- _TASK DETAILS_
Extract every line of the entries below that contains the word "Wrap", taking letter case into account.

<<<<

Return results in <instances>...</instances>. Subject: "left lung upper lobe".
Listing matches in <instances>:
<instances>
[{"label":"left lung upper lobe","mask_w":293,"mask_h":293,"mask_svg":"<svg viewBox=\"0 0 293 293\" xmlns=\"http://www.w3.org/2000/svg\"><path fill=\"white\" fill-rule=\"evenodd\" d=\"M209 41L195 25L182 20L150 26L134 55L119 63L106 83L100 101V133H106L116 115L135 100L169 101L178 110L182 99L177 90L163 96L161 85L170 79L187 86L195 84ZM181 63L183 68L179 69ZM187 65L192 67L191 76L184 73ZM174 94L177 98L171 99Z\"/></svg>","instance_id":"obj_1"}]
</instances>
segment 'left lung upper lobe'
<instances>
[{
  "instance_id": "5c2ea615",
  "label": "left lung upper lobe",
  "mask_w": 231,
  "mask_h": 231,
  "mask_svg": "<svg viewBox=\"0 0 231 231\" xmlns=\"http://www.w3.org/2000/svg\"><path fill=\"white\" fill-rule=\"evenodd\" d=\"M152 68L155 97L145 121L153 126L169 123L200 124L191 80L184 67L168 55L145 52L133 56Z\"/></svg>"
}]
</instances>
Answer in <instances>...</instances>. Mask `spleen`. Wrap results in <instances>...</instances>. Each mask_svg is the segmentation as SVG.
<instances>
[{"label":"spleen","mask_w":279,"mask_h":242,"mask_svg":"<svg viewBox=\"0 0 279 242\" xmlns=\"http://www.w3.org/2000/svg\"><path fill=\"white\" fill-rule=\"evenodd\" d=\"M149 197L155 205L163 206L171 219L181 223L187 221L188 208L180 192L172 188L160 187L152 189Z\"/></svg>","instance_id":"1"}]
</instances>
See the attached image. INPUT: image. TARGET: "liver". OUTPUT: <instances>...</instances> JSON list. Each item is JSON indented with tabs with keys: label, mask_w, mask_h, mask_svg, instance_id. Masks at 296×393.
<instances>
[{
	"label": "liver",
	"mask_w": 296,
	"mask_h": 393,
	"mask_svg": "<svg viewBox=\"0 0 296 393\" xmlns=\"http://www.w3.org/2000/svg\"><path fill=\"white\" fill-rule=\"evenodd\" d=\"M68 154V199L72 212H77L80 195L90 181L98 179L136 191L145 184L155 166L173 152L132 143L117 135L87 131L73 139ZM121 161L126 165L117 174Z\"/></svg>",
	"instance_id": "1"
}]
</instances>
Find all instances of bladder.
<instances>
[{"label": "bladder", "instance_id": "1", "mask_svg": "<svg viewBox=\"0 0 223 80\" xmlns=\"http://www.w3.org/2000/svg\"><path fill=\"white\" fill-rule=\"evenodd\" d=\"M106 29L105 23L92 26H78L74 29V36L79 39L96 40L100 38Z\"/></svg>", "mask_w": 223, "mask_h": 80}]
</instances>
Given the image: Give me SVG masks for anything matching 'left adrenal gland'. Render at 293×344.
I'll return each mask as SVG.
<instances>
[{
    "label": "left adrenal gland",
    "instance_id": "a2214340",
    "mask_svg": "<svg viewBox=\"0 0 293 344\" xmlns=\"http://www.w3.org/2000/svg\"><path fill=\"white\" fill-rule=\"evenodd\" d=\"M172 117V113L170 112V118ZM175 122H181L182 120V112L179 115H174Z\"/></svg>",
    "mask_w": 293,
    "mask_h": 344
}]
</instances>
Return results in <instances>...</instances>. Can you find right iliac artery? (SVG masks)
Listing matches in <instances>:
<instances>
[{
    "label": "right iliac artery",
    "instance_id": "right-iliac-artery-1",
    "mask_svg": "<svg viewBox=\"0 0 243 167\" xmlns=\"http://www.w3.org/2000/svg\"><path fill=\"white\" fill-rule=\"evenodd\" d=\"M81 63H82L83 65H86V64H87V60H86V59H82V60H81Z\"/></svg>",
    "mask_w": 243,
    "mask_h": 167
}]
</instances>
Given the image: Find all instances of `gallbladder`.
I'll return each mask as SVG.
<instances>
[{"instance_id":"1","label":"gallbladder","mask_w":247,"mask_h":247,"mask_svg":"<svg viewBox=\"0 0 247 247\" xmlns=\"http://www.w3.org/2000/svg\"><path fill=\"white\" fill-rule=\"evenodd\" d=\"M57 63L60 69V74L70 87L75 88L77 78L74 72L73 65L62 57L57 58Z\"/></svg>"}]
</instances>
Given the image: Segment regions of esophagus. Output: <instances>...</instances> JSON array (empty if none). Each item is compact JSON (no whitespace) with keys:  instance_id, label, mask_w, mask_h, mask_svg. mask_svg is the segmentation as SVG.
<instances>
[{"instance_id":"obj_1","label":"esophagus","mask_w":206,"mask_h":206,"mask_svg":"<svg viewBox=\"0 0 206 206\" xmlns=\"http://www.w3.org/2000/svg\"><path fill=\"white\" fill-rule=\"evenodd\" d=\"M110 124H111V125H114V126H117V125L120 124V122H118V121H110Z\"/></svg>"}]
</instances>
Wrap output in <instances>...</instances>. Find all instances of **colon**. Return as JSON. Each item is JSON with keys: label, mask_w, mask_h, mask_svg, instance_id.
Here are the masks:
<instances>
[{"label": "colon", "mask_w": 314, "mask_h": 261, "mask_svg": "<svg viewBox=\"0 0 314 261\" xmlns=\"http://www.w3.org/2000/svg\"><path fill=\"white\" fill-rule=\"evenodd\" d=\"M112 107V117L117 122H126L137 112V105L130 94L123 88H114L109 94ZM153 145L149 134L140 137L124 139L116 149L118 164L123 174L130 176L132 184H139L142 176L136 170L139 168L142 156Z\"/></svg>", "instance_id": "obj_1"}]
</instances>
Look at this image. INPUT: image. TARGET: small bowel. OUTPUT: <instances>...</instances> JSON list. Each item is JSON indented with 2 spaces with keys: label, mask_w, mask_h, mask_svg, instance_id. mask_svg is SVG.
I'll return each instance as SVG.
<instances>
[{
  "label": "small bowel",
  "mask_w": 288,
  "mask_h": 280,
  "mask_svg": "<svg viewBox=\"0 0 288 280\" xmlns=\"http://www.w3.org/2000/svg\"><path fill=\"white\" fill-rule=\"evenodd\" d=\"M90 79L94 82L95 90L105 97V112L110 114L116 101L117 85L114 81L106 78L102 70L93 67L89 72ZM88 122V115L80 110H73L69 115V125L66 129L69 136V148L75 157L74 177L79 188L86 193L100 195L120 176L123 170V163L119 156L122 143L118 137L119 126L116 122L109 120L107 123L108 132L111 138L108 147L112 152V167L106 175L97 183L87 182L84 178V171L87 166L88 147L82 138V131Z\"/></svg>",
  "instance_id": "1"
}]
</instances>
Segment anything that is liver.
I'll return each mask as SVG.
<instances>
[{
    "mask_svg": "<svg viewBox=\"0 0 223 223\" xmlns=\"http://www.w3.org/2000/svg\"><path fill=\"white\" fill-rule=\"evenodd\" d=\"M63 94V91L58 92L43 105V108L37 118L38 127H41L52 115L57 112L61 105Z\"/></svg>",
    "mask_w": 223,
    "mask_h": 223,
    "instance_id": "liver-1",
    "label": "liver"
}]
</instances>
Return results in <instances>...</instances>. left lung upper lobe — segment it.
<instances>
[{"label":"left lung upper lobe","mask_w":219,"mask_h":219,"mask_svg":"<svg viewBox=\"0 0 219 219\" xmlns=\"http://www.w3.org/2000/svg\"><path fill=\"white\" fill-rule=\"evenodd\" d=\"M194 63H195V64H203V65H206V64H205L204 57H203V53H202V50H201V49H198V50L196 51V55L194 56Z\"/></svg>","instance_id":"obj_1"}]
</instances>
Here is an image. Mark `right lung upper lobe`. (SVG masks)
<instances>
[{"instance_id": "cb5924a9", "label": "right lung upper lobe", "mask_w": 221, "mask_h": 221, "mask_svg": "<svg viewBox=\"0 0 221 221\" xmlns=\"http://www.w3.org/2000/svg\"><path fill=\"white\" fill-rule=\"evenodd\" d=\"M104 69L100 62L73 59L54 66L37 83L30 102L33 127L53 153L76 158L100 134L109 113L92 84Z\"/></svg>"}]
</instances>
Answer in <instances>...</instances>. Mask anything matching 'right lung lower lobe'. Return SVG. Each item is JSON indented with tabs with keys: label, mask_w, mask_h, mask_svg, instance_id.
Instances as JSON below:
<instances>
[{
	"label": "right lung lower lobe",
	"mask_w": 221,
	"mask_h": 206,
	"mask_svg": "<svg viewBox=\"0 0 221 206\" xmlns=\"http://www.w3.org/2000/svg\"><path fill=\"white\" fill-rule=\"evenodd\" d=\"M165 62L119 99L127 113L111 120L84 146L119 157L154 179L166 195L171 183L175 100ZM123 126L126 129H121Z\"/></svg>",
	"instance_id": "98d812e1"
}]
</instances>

>>>>

- _WRITTEN ANSWER_
Answer in <instances>...</instances>. Mask `spleen`. Wrap results in <instances>...</instances>. Each mask_svg is the segmentation as SVG.
Wrap output in <instances>...</instances>. Find all instances of **colon**. Return as JSON. Each item is JSON with keys: label, mask_w, mask_h, mask_svg, instance_id.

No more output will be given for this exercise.